Exercise:
Rewrite the text in the material below, changing "Delegation" to "Abordnung" and keeping everything else the same. Leave out the pictures.

Recorded data:
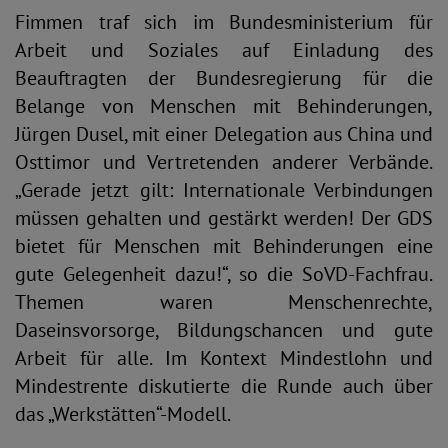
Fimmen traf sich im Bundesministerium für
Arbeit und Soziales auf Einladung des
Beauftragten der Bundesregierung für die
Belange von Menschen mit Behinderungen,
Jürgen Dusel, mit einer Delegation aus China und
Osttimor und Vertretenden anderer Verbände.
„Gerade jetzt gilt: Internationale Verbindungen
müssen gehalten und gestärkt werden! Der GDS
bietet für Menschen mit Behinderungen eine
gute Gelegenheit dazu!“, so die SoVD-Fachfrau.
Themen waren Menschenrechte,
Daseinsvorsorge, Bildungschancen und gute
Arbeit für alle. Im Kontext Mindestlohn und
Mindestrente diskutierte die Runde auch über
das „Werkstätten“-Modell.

Output for this exercise:
Fimmen traf sich im Bundesministerium für
Arbeit und Soziales auf Einladung des
Beauftragten der Bundesregierung für die
Belange von Menschen mit Behinderungen,
Jürgen Dusel, mit einer Abordnung aus China und
Osttimor und Vertretenden anderer Verbände.
„Gerade jetzt gilt: Internationale Verbindungen
müssen gehalten und gestärkt werden! Der GDS
bietet für Menschen mit Behinderungen eine
gute Gelegenheit dazu!“, so die SoVD-Fachfrau.
Themen waren Menschenrechte,
Daseinsvorsorge, Bildungschancen und gute
Arbeit für alle. Im Kontext Mindestlohn und
Mindestrente diskutierte die Runde auch über
das „Werkstätten“-Modell.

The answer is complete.